Around the age of 10, Takeuchi added, a Japanese student knows from his grade reports whether he has a chance of getting on the college-bound track. In primary school, he is ranked each semester with his classmates in a five-tier grading system that sharply separates the successful from the backward.
At the junior high level, Takeuchi said, the poor student is faced with three years of classwork that is directed toward college exams and is thus totally irrelevant to his life.
In an older Japan, the distinction was not so harsh because there were respected careers for the poor students. In modern Japan, where the respected careers are in business and government, the uneducated must settle for the least respected jobs.
The immediate trigger for school violence usually is a teacher's scolding for infractions of rules, and many educators agree that the rules are far too strick for the times. All public school students must wear identical uniforms -- girls wear longish skirts and boys dress in stiff military-style tunics and trousers.
Administrators are traditionally strict in enforcing rules, and stories of teachers striking students are common, despite a natonal education law that prohibits physical punishment in schools.
In his recently published book, "We Struck Our Teachers," Yuji Ikue, 34, described interviews with many young offenders.All of them, he wrote, had been struck at one time or another by their teachers, and none of them regretted having struck teachers themselves.
Police suspect a certain amount of planning and coordination in the attacks. Takeshi Suetsune, superintendent of the National Police Agency's juvenile section, goes so far as to say that "usually the attacks are planned in advance." A student angered by a scolding provokes another one by misbehaving and then turns on the teacher with a weapon. Most incidents occur in the present of the assailant's classmates, who rarely intervene and who often encourage the attack.

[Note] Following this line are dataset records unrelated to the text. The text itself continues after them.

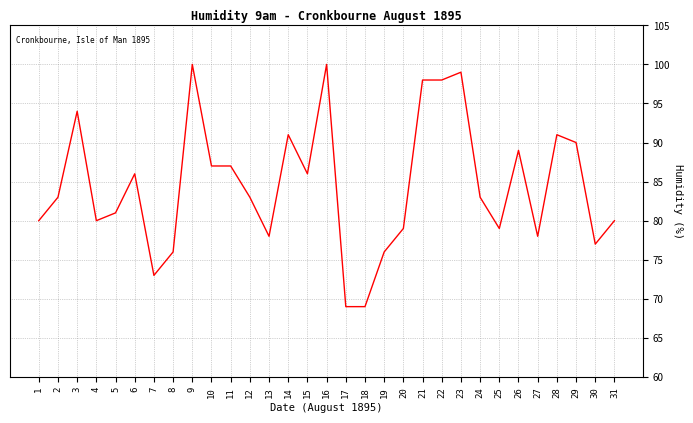

Read the value at 30.

77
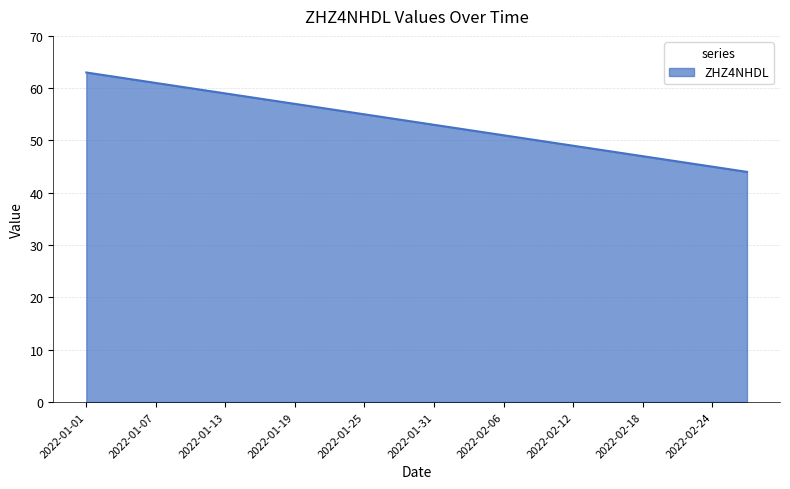

What is the minimum value shown in the chart?

44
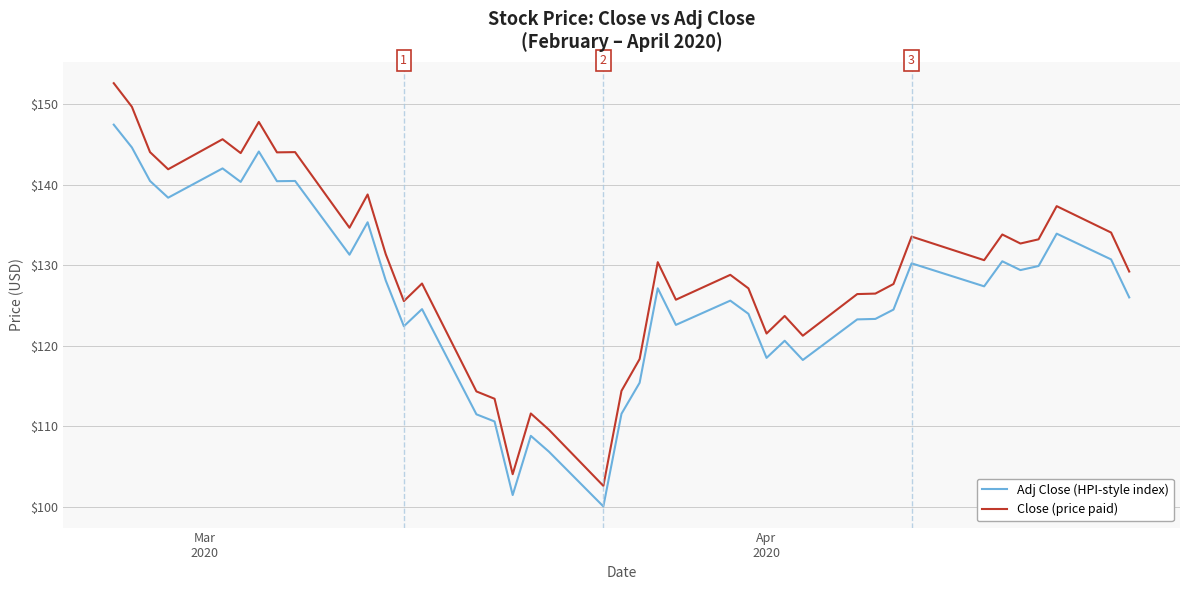

Which series has the largest total across all categories?

Close (price paid)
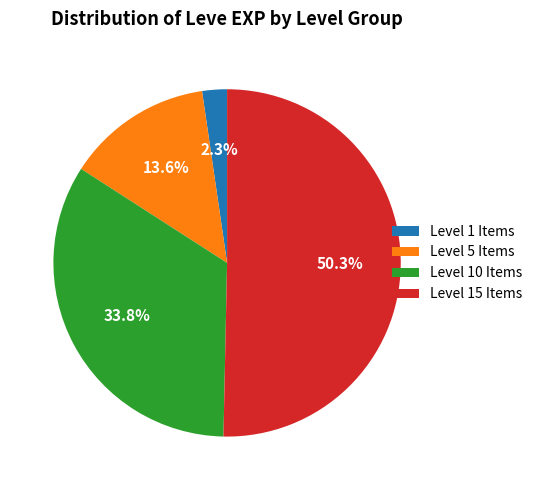

What is the ratio of the value at Level 10 Items to the value at Level 15 Items?

0.7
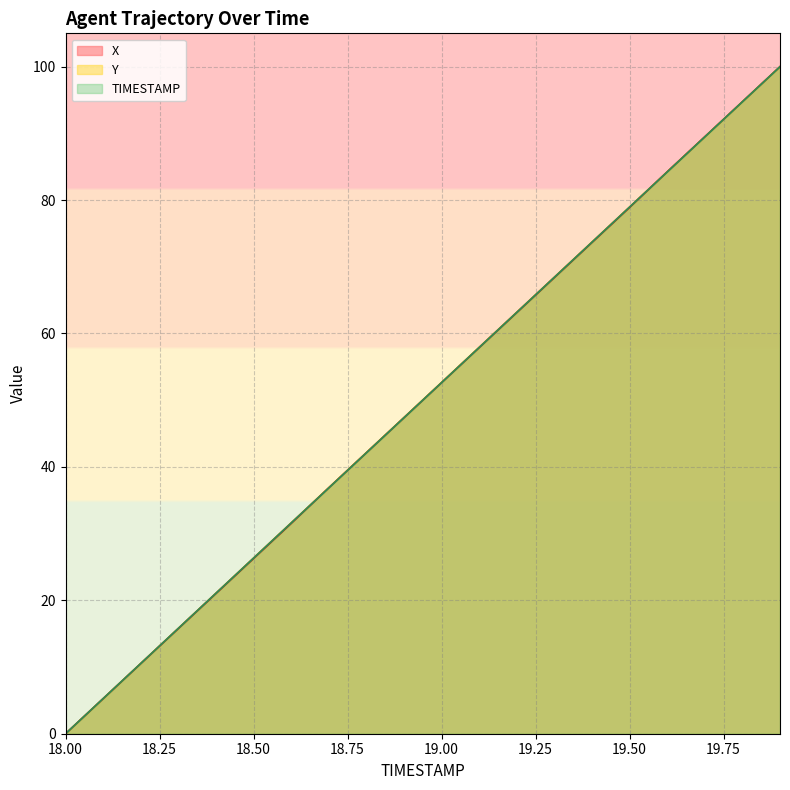

The TIMESTAMP series shows 11.3 at 18.4. True or false?

False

Suetsune also believes many assults are carried out by school gang-leaders, called bancho , who are in turn influenced by older gangsters or hot rodders.They have been known to extort money from classmates and give it to the older gangs.
Shinsaku Nju, who has taught Japanese language classes at the Adachi Ward school for 21 years, said he has watched the violence grow and widen in its targets in the past few years. At first, it was directed only against weaker victims, women teachers or elderly males. Now it is directed against the toughest placed in charge of disciplinary problems.
At one time, he said, some students holding positions of influence would quickly report the misadventures of their unruly classmates in an attempt to cooperate and quell violence. Not any more.
"Now, the colleagues never try to stop a friend's attack," Nju said. "Now, they goad him on, and he cannot stop."